TASK DIRECTIONS: Give every line from the start of the entries through the line that contains "collectors: P. Suvarnakoses" as a JSON list of strings, one string per line, leaving out blank lines.

Stored data:
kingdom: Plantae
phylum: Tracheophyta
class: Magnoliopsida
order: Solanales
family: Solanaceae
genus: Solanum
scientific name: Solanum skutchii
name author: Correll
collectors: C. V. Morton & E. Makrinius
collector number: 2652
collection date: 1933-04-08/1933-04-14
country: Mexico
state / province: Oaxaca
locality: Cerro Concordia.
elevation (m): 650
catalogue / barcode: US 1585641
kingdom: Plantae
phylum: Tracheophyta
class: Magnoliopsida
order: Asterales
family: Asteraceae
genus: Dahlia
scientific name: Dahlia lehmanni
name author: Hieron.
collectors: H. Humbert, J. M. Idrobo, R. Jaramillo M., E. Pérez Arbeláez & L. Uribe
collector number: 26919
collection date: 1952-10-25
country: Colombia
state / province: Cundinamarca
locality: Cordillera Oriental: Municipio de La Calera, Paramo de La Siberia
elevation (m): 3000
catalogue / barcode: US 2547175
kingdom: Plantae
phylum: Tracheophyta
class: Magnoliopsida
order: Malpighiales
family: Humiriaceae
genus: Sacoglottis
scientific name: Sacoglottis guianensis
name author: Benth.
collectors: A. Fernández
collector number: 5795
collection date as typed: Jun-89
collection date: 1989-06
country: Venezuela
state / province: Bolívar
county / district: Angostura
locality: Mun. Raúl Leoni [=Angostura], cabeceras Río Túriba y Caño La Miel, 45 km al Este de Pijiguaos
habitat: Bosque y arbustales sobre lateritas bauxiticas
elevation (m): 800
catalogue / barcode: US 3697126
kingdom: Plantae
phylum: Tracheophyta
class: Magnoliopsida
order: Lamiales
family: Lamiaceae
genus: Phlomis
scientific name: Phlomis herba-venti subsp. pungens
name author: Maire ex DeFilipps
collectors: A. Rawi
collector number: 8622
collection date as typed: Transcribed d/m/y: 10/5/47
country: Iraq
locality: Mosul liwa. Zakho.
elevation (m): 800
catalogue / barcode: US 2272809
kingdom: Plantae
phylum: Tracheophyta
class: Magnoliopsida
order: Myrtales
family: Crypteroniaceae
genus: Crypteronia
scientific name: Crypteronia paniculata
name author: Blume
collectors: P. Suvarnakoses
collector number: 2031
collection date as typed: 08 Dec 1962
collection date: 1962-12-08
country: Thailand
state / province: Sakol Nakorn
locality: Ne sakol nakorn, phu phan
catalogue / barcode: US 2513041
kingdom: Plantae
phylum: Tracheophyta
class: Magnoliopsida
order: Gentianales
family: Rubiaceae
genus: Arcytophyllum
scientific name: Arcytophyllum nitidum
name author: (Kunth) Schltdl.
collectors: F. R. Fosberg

TASK SOLUTION:
[
  "kingdom: Plantae",
  "phylum: Tracheophyta",
  "class: Magnoliopsida",
  "order: Solanales",
  "family: Solanaceae",
  "genus: Solanum",
  "scientific name: Solanum skutchii",
  "name author: Correll",
  "collectors: C. V. Morton & E. Makrinius",
  "collector number: 2652",
  "collection date: 1933-04-08/1933-04-14",
  "country: Mexico",
  "state / province: Oaxaca",
  "locality: Cerro Concordia.",
  "elevation (m): 650",
  "catalogue / barcode: US 1585641",
  "kingdom: Plantae",
  "phylum: Tracheophyta",
  "class: Magnoliopsida",
  "order: Asterales",
  "family: Asteraceae",
  "genus: Dahlia",
  "scientific name: Dahlia lehmanni",
  "name author: Hieron.",
  "collectors: H. Humbert, J. M. Idrobo, R. Jaramillo M., E. Pérez Arbeláez & L. Uribe",
  "collector number: 26919",
  "collection date: 1952-10-25",
  "country: Colombia",
  "state / province: Cundinamarca",
  "locality: Cordillera Oriental: Municipio de La Calera, Paramo de La Siberia",
  "elevation (m): 3000",
  "catalogue / barcode: US 2547175",
  "kingdom: Plantae",
  "phylum: Tracheophyta",
  "class: Magnoliopsida",
  "order: Malpighiales",
  "family: Humiriaceae",
  "genus: Sacoglottis",
  "scientific name: Sacoglottis guianensis",
  "name author: Benth.",
  "collectors: A. Fernández",
  "collector number: 5795",
  "collection date as typed: Jun-89",
  "collection date: 1989-06",
  "country: Venezuela",
  "state / province: Bolívar",
  "county / district: Angostura",
  "locality: Mun. Raúl Leoni [=Angostura], cabeceras Río Túriba y Caño La Miel, 45 km al Este de Pijiguaos",
  "habitat: Bosque y arbustales sobre lateritas bauxiticas",
  "elevation (m): 800",
  "catalogue / barcode: US 3697126",
  "kingdom: Plantae",
  "phylum: Tracheophyta",
  "class: Magnoliopsida",
  "order: Lamiales",
  "family: Lamiaceae",
  "genus: Phlomis",
  "scientific name: Phlomis herba-venti subsp. pungens",
  "name author: Maire ex DeFilipps",
  "collectors: A. Rawi",
  "collector number: 8622",
  "collection date as typed: Transcribed d/m/y: 10/5/47",
  "country: Iraq",
  "locality: Mosul liwa. Zakho.",
  "elevation (m): 800",
  "catalogue / barcode: US 2272809",
  "kingdom: Plantae",
  "phylum: Tracheophyta",
  "class: Magnoliopsida",
  "order: Myrtales",
  "family: Crypteroniaceae",
  "genus: Crypteronia",
  "scientific name: Crypteronia paniculata",
  "name author: Blume",
  "collectors: P. Suvarnakoses"
]